Çağrı'nın dudaklarından "evde çalışalım" gibi bir söz çıkmamıştı aslında, ama Gizem öyle algılamıştı. Çağrı, bir an şaşırdı ve kaşları hafifçe havaya kalktı. Yanlış anlaşılmayı hemen düzeltmesi gerektiğini hissetti ve sakin bir sesle ekledi:
"Yani ev olmak zorunda değil… Kafe olabilir, kütüphane de olabilir."
Gizem'in yüzünde oluşan o hafif gerginlik anında dağıldı. Gözlerindeki tereddüt yerini tatlı bir rahatlamaya bırakırken dudaklarına hafif, sıcak bir tebessüm yayıldı. Çünkü ne kadar yakınlaşmış olsalar da henüz Çağrı'yı yeterince tanımıyordu, tanımadığı birinin evine gitmek istememesi gayet doğaldı.

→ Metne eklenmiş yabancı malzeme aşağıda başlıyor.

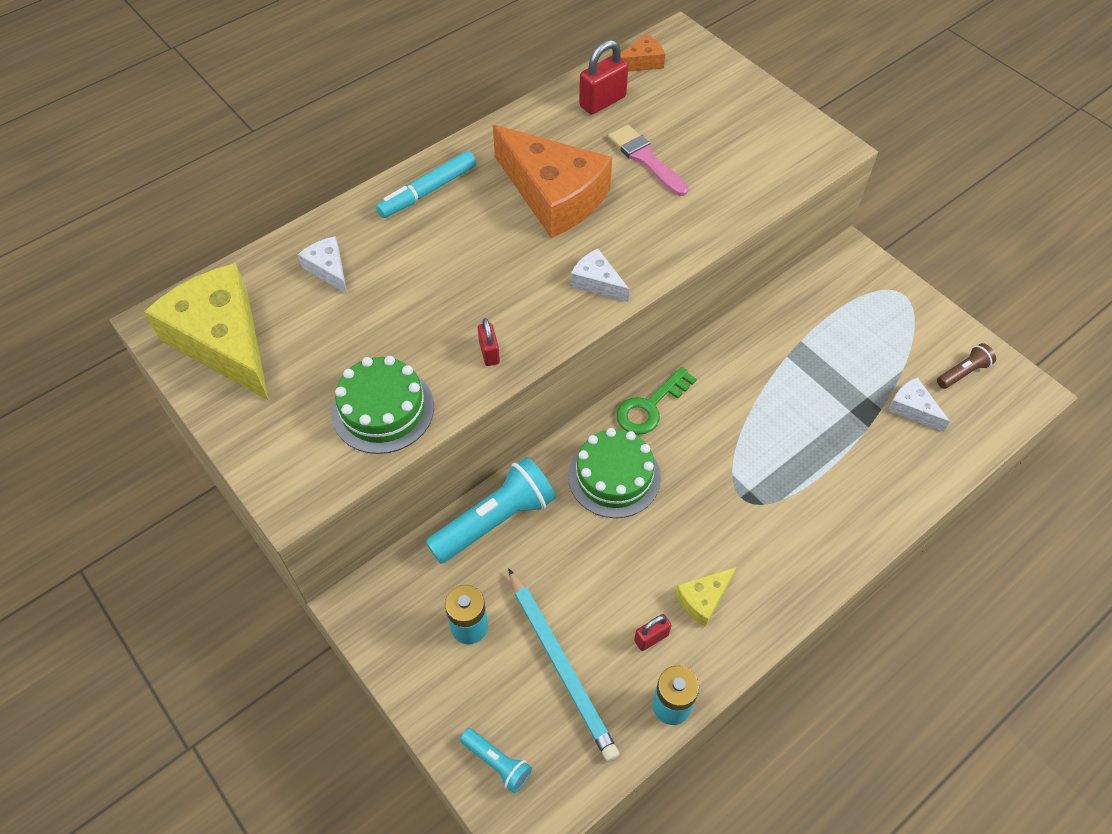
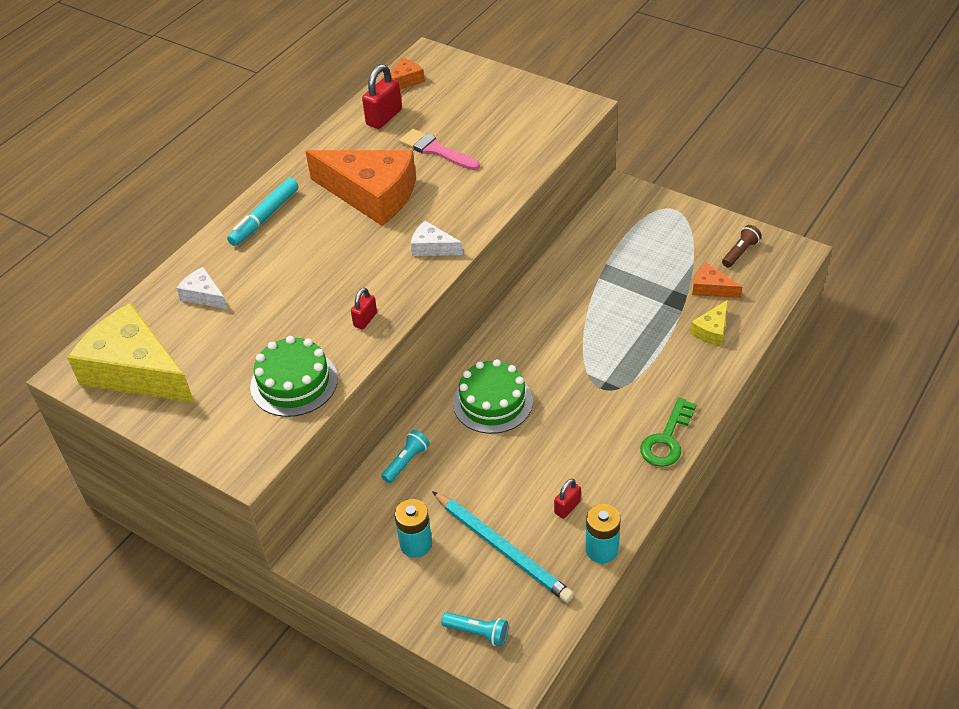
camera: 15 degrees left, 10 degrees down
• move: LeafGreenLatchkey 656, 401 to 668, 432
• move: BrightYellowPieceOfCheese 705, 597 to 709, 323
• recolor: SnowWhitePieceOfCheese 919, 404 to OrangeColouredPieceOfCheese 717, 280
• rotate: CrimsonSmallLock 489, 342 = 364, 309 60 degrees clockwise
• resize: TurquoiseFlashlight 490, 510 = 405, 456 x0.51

"Tamam o zaman," dedi Gizem rahat bir sesle, gözlerinde tekrar beliren neşeli pırıltıyla. "Okul çıkışı birlikte kütüphaneye geçeriz, Edebiyat sınavına beraber çalışırız."
Çağrı, Gizem'in bu kadar hızlı kabul etmesine hem şaşırmış hem de içten içe sevinmişti. Bunu belli etmemek için sadece hafifçe başını sallayarak yanıt verdi:
"Tamam."
O anda okulun giriş zilinin sesi yankılandı, keskin ve uzun bir uğultu gibi kulaklarında çınladı. Gizem kaşlarını kaldırıp heyecanla ekledi:
"Hadi derse geç kalmayalım, zaten üç ders sonra Matematik sınavı var."
Çağrı hafifçe yutkundu; aslında matematik sınavına hiç çalışmamıştı, ama konu Matematik olunca kendine güveniyordu. Gizem’le yan yana okulun kapısından içeri adım attıklarında, koridorun gürültüsü aniden kesildi. İkisini yan yana gören herkes önce şaşkınlıkla bakakaldı, ardından kulaklara fısıltılar yayıldı:
"Oha, Gizem ve Çağrı mı yan yana?"
"Gizem bu çocukta ne buldu ki?"
"Bu işte bir tuhaflık var…"
Çağrı bu sözleri duyduğunda omuzlarını hafifçe gerdi, ama her zaman yaptığı gibi bunlara kulak asmadı. Adımlarını hızlandırmadan yürümeye devam ederken sağ tarafına baktığında birden yanında Gizem’in olmadığını fark etti. Başını şaşkınlıkla çevirdiğinde, arkasında gördüğü manzara karşısında olduğu yerde donakaldı:
Gizem, kendileri hakkında fısıldaşan kızların yanına gitmişti. Yüzündeki yumuşak ifade yerini sert, tehditkâr bir bakışa bırakmıştı. Ellerini beline koymuş, dimdik karşılarında duruyordu. Sesi öfkeyle yükseliyordu:
"Siz ne fısıldaşıp duruyorsunuz öyle? Hem Çağrı'da ne varmış da bu kadar konuşuyorsunuz? Sizin derdiniz ne?"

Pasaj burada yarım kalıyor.